(First published September 2005 in The Mayor’s Alliance for Mayor’s Alliance for NYC’s Animals newsletter, Out of the Cage!)
The heartworm parasite is transmitted to dogs and cats by mosquitoes.
According to the Heartworm Society, “an ounce of prevention beats a pound of cure.” I encourage my clients to take this literally. Occasionally, I encounter a naturalist who is wary of overmedicating his or her pet. A very small dose of a very safe medication is all that is required to prevent heartworm disease. The heartworm (Dirofilaria immitis) is a blood-borne parasite, which is transmitted by mosquitoes. The disease, though easily preventable, is now found in all 50 states. Areas with large mosquito populations have the highest infection rates.
You may have seen a picture at your veterinarian’s office of a heart filled with spaghetti-like worms. Apart from making you feel squeamish, the parasites are actually quite dangerous. Untreated dogs can die, and those who do undergo treatment have a very difficult recovery. Harsh medications are required to kill and expel the worms.

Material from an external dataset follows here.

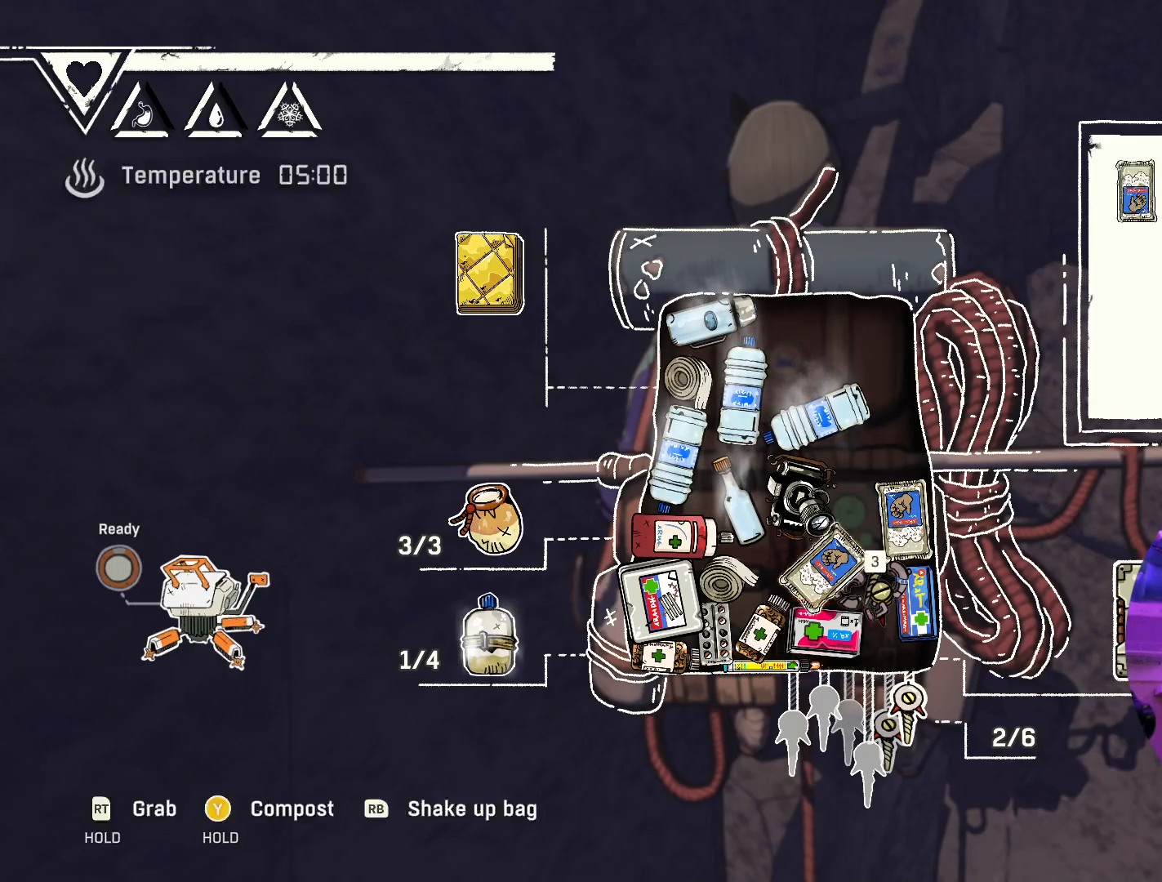
{"buttons": [], "left_stick": "center", "right_stick": "center", "events": [[117, "left_stick", "center"], [217, "left_stick", "right"], [434, "left_stick", "center"]]}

Prevention, on the other hand, is quite safe and simple. There is no reason we should even have cases of heartworm disease in the United States! All adult dogs should have a blood test taken prior to starting prevention (to be sure he or she isn’t already infected). If the test is positive, your veterinarian can guide you through the treatment. Incidence of heartworm disease is much lower in cats (especially indoor cats who live in cooler, dryer climates). The disease develops differently in cats and can be trickier to diagnose than a simple blood test. Your veterinarian will let you know if there is any reason to suspect heartworm disease in your cat.
Symptoms of heartworm disease in the dog include progressive cough, exercise intolerance, lethargy, weight loss, or poor body condition. Ultimately the disease can lead to congestive heart failure. Untreated dogs act as a reservoir for the disease, even though it’s not transmitted directly from dog to dog.
If your dog is diagnosed with heartworm disease, other blood tests and x-rays will be needed to determine the full extent of the infection. Any secondary problems will need to be addressed prior to starting treatment.
Harsh medications are required to kill and expel heartworms once your dog is infected with this parasite. (Image courtesy of Heartworm Society)
The treatment itself involves use of an arsenic compound (as in Arsenic and Old Lace!). Fortunately we have newer drugs that are safer and have fewer side effects, but it remains a fairly harsh process with some risks. Based on the staging of your dog’s disease, your veterinarian will choose an appropriate course of treatment. It’s important to keep the dog quiet after the treatment so that the dead worms don’t dislodge and travel to the lungs. In rare, severe cases, a surgical procedure might be needed to physically remove the worms. Your veterinarian will advise you on any follow-up screening.
The Heartworm Society recommends annual blood testing, even for dogs on year-round treatment, because owners might occasionally forget a dose. All of this information (and more!) is available on the website of the American Heartworm Society.